Verweerster zal zich alsnog over de vrijstellingsverzoeken dienen te buigen in alsnog te nemen beslissingen op bezwaar.
De rechtbank ziet aanleiding verweerster te veroordelen in de kosten die eiseressen in verband met de behandeling van het beroep tot aan deze uitspraak redelijkerwijs hebben moeten ma¬ken. De rechtbank bepaalt de proceskosten terzake eiseressen 1 t/m 42 op € 966,- (wegingsfactor 1,5 wegens meer dan vier samenhangende zaken) en bepaalt de proceskosten op € 644,- aan kosten van door een derde be¬roeps¬ma¬tig verleende rechtsbijstand aan eiseres 43.
3. Beslissing
De rechtbank,
recht doende:
verklaart de beroepen gegrond,
vernietigt de brieven van verweerster van op of omstreeks 19 september 2008, en in het geval van eiseres 18 op 23 oktober 2008, houdende de weigering om op de bezwaren van eiseressen te beslissen,
bepaalt dat verweerster aan eiseressen het betaalde griffierecht van € 288,- per eiseres (derhalve totaal € 12.384,-) vergoedt,
veroordeelt verweerster in de proceskosten tot een bedrag van € 966,- terzake eiseressen 1 t/m 42 en een bedrag van € 644,- terzake eiseres 43 en wijst haar aan als de rechtspersoon die deze kosten aan eiseressen moet vergoeden.
Aldus gedaan door mr.

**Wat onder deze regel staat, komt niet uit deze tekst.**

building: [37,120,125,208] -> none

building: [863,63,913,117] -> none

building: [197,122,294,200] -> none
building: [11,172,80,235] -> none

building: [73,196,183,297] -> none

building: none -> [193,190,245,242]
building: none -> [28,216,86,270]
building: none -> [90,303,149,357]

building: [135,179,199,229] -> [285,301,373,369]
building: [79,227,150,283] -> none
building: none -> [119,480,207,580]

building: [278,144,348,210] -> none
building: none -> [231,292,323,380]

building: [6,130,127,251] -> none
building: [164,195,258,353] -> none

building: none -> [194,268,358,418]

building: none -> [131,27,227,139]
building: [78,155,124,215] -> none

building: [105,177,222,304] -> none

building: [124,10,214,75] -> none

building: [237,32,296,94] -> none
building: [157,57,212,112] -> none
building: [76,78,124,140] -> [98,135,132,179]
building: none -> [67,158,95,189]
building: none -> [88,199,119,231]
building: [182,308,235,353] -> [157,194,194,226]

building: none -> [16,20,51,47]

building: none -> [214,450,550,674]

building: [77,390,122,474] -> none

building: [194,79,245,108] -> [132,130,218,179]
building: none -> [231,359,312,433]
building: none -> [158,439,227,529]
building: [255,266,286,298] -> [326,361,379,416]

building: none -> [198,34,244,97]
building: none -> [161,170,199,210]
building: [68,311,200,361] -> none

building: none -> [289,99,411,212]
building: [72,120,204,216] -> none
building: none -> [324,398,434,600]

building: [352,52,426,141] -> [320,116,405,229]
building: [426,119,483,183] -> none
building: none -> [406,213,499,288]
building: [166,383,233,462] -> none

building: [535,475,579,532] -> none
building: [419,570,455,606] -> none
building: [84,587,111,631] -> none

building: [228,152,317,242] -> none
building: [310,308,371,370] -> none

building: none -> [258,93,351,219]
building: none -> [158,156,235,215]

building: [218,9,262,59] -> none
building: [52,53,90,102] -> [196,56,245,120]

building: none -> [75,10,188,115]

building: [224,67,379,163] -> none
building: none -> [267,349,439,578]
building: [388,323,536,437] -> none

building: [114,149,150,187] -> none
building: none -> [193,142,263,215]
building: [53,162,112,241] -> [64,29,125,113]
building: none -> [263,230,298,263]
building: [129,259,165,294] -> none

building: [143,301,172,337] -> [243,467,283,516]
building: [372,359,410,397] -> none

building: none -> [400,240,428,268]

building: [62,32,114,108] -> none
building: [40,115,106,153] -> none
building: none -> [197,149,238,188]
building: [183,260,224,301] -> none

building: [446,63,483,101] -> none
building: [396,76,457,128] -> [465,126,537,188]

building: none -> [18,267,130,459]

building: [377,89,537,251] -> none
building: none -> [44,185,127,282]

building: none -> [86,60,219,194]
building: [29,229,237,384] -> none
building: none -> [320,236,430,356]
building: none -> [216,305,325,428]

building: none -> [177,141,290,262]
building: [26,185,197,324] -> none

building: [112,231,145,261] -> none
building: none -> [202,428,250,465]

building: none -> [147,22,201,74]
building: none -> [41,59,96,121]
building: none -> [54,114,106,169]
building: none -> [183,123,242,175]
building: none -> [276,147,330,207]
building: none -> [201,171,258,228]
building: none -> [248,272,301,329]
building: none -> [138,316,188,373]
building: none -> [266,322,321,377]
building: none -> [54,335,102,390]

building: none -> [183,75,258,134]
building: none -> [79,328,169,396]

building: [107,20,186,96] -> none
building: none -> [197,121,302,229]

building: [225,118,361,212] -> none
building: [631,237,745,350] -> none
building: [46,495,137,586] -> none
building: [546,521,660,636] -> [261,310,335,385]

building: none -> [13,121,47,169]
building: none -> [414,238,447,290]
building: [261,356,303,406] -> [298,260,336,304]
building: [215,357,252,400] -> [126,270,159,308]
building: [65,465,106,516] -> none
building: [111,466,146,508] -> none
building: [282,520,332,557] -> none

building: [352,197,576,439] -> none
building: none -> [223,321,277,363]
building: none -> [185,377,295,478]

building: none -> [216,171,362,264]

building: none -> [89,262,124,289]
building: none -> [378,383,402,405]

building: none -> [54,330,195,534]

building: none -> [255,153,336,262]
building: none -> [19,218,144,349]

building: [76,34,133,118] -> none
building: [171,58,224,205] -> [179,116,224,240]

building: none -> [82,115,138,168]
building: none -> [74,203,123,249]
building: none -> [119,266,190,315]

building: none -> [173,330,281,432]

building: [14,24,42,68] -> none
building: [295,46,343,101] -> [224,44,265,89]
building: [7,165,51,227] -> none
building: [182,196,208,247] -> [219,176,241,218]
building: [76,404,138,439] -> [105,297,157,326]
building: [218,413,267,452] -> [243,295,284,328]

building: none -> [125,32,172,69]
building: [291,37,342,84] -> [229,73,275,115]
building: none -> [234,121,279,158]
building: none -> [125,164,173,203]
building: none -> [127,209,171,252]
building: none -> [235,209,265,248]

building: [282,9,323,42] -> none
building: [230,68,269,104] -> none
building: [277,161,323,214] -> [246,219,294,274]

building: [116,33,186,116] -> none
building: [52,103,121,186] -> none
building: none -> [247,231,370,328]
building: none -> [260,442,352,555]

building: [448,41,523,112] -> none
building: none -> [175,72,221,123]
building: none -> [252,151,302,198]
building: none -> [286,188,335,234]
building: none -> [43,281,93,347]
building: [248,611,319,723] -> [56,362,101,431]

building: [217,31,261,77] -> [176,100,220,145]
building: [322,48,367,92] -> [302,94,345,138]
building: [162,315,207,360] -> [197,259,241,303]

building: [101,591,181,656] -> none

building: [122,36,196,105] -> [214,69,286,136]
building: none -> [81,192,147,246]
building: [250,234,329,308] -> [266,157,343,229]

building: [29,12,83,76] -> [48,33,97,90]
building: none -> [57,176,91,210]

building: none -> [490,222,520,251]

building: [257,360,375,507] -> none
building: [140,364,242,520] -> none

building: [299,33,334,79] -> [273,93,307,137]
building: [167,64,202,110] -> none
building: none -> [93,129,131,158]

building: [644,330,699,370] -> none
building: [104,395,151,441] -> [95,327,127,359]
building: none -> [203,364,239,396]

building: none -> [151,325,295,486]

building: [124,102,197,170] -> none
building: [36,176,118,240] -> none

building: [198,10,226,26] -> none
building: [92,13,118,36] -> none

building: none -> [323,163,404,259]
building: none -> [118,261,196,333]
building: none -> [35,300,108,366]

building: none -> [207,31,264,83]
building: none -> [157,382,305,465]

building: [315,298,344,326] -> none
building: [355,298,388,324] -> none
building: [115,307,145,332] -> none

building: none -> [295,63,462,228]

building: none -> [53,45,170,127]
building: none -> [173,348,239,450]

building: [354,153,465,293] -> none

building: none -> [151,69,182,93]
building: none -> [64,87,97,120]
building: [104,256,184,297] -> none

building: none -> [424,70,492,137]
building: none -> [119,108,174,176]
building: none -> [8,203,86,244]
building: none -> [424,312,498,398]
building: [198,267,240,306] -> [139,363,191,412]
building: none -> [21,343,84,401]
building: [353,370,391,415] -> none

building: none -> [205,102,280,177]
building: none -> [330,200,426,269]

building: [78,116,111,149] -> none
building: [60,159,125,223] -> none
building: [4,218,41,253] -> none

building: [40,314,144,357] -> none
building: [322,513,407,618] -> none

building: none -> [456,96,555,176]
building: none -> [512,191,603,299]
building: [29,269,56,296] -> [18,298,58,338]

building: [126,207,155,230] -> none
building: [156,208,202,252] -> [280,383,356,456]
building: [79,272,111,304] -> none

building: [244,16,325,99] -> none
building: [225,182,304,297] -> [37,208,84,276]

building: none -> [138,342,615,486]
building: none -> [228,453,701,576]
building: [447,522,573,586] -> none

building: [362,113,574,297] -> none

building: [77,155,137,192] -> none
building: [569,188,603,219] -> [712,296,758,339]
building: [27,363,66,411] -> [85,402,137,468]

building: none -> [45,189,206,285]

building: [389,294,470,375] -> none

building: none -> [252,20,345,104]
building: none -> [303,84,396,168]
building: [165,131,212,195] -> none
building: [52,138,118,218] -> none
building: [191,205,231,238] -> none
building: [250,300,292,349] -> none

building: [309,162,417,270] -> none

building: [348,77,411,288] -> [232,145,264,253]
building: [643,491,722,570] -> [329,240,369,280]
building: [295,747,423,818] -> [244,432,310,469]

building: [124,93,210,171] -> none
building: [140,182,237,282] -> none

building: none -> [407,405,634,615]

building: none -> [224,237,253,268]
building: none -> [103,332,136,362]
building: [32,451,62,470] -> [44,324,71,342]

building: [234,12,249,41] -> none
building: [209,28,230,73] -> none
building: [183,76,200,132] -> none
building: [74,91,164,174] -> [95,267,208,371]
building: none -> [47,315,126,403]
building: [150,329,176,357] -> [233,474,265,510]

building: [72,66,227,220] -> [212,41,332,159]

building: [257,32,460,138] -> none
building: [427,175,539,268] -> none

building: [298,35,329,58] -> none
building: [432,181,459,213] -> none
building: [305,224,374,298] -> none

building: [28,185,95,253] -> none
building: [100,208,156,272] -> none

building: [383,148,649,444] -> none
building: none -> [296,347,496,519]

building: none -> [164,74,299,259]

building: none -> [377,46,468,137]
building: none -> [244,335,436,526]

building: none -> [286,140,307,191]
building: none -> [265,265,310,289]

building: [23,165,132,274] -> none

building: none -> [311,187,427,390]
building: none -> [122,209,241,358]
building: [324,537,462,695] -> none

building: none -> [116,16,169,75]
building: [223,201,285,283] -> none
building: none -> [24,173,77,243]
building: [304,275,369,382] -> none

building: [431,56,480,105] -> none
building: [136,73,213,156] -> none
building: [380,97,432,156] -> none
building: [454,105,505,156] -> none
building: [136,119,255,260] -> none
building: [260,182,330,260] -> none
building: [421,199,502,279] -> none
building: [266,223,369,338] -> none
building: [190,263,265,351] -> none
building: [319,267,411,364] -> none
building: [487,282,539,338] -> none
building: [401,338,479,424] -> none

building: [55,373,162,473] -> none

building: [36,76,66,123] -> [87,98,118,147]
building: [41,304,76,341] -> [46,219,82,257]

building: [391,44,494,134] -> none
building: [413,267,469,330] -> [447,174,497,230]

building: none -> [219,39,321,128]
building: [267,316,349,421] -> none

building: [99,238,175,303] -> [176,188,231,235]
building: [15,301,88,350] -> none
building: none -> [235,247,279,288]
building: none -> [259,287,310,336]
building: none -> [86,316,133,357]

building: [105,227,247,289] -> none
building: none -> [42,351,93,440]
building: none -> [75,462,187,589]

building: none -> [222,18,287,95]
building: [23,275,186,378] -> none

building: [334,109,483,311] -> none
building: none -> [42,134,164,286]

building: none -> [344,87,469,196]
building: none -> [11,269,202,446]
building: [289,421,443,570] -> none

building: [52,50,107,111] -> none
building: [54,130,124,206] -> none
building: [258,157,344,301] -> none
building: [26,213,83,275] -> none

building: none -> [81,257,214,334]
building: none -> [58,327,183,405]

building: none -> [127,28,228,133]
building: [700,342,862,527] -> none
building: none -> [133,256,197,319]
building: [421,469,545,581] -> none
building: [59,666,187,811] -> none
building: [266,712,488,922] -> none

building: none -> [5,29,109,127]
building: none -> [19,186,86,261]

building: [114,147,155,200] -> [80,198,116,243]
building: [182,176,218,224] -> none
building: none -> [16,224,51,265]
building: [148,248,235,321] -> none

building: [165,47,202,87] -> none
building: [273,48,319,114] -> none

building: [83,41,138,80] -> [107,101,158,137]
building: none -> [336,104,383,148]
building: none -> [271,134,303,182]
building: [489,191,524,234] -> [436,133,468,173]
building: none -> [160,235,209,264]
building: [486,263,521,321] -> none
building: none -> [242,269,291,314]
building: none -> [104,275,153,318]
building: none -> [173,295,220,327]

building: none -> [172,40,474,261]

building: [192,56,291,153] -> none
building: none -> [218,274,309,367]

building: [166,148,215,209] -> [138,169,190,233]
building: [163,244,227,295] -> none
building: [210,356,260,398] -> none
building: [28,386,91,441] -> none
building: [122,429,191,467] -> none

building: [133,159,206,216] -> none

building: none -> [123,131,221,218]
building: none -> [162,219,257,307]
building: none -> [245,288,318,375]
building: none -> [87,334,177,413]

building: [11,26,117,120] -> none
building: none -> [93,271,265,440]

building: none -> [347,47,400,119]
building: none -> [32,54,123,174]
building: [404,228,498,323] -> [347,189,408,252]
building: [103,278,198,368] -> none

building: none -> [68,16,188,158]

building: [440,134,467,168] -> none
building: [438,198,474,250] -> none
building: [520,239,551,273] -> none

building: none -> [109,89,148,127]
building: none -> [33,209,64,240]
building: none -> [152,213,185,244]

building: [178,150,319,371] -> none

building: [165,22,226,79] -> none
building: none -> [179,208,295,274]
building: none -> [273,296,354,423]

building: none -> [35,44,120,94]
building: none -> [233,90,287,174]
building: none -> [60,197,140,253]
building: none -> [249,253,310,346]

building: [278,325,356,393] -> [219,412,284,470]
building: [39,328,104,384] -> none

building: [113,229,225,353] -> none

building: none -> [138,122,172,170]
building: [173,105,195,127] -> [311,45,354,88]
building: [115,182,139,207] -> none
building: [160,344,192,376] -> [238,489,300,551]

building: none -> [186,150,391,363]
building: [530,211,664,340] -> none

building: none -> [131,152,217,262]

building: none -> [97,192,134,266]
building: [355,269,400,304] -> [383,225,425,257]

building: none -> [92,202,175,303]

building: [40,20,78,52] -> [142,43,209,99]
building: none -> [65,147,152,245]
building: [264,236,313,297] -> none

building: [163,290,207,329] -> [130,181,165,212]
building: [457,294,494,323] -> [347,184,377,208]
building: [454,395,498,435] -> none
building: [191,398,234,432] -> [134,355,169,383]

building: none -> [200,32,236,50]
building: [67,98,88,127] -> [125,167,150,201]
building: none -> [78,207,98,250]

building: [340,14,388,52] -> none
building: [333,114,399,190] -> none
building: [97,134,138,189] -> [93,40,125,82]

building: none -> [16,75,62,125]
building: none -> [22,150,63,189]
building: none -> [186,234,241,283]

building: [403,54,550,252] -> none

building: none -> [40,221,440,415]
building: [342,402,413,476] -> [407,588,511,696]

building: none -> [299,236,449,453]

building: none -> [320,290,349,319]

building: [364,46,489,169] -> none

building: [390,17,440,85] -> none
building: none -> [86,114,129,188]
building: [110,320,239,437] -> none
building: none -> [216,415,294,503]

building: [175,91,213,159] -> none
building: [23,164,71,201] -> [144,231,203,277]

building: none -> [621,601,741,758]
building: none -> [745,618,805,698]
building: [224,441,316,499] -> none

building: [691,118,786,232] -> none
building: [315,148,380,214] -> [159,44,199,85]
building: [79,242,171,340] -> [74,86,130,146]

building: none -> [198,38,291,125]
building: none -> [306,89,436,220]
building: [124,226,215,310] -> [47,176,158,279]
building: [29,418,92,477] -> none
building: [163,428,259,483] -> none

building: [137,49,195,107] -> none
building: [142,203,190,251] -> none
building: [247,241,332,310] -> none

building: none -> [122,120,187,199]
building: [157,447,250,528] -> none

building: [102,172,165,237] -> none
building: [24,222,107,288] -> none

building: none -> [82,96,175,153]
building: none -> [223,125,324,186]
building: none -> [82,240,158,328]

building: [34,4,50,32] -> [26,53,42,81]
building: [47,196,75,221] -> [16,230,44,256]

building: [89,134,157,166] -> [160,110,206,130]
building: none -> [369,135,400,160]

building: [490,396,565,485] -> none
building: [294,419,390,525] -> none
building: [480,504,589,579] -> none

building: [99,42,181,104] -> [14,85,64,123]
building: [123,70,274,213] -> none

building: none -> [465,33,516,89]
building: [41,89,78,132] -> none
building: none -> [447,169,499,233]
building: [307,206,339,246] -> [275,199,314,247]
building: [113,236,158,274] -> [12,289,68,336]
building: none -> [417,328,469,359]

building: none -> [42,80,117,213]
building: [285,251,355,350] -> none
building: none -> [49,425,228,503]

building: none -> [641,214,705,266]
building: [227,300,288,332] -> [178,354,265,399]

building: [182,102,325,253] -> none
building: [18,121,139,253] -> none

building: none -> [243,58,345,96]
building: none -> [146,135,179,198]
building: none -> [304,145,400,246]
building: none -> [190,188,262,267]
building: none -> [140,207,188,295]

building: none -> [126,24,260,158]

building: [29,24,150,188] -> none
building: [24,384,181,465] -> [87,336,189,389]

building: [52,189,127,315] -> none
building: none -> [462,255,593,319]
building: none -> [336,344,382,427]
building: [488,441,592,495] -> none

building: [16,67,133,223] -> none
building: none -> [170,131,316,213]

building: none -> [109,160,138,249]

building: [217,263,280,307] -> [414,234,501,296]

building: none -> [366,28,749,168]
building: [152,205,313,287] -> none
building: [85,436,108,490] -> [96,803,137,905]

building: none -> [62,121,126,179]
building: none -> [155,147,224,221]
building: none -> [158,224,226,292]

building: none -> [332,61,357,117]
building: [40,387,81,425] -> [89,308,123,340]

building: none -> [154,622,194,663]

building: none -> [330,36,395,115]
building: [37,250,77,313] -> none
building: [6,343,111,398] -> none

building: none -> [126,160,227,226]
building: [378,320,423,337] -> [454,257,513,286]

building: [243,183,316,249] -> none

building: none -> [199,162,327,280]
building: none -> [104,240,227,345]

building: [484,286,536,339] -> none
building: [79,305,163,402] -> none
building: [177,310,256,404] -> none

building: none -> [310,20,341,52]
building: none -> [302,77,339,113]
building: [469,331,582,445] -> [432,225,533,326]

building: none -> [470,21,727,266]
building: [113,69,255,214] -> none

P. van Zwieten, rechter, in tegenwoordigheid van mr. drs. R. Stijnen, griffier.
De griffier: De rechter:
Uitgesproken in het openbaar op: 9 februari 2009.
Afschrift verzonden op:
Belanghebbenden – waaronder in elk geval eiseressen worden begrepen – en verweerster kunnen tegen deze uitspraak hoger beroep instellen bij het College van Beroep voor het bedrijfsleven, Postbus 20021, 2500 EA 's-Gravenhage. De termijn voor het indienen van het beroepschrift is zes weken en vangt aan met ingang van de dag na die waarop het afschrift van deze uitspraak is verzonden.